:: Work to do ::
Transcribe the passage of the article on health insurance and 2014 tax filings from "However, for others, the" up to and including "coverage more affordable.".

:: Text passage ::

=======

Preparing ObamaCare’s First Tax Return

How ACA might complicate 2014 filings

by Mike Owens & Michael Mahoney

Mr. Owens is Senior Vice President of Chicago-based GoHealth. Mr. Mahoney is Vice President of Consumer Marketing for GoHealth.

For the first time, health insurance is showing up on tax forms causing what is expected to be the most complicated tax season in recent history.

The additional tax filing paperwork this year is a result of the Affordable Care Act’s tax subsidies and requirement that virtually everyone enrolls in health insurance or pays a tax penalty. For most people with health insurance, that will mean simply checking a box on their tax returns.

However, for others, the health insurance mandate could complicate an already confusing tax season. No matter your situation, these guidelines can help you prepare for a smooth tax season.

If you received a tax subsidy

Last year, 85 percent of Affordable-Care enrollees received government tax subsidies to make their health coverage more affordable.

Those individuals and families were granted subsidies based on their projected income for 2014, not their actual income. If you were one of those people, you will need to report whether your actual income was higher or lower than the projection on your tax returns.

=======

:: Data lines ::
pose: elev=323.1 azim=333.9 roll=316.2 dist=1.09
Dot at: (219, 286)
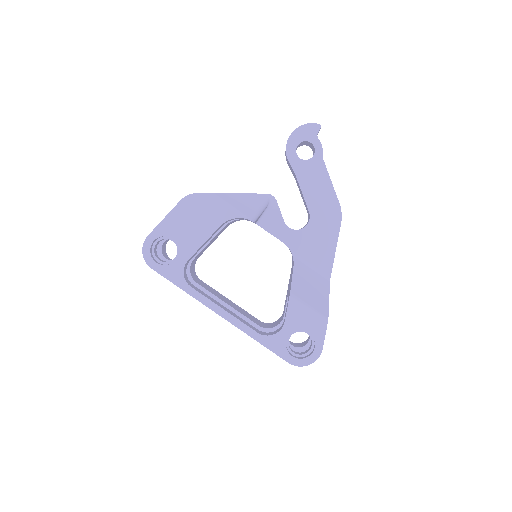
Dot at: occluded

=======

:: The response ::
However, for others, the health insurance mandate could complicate an already confusing tax season. No matter your situation, these guidelines can help you prepare for a smooth tax season.

If you received a tax subsidy

Last year, 85 percent of Affordable-Care enrollees received government tax subsidies to make their health coverage more affordable.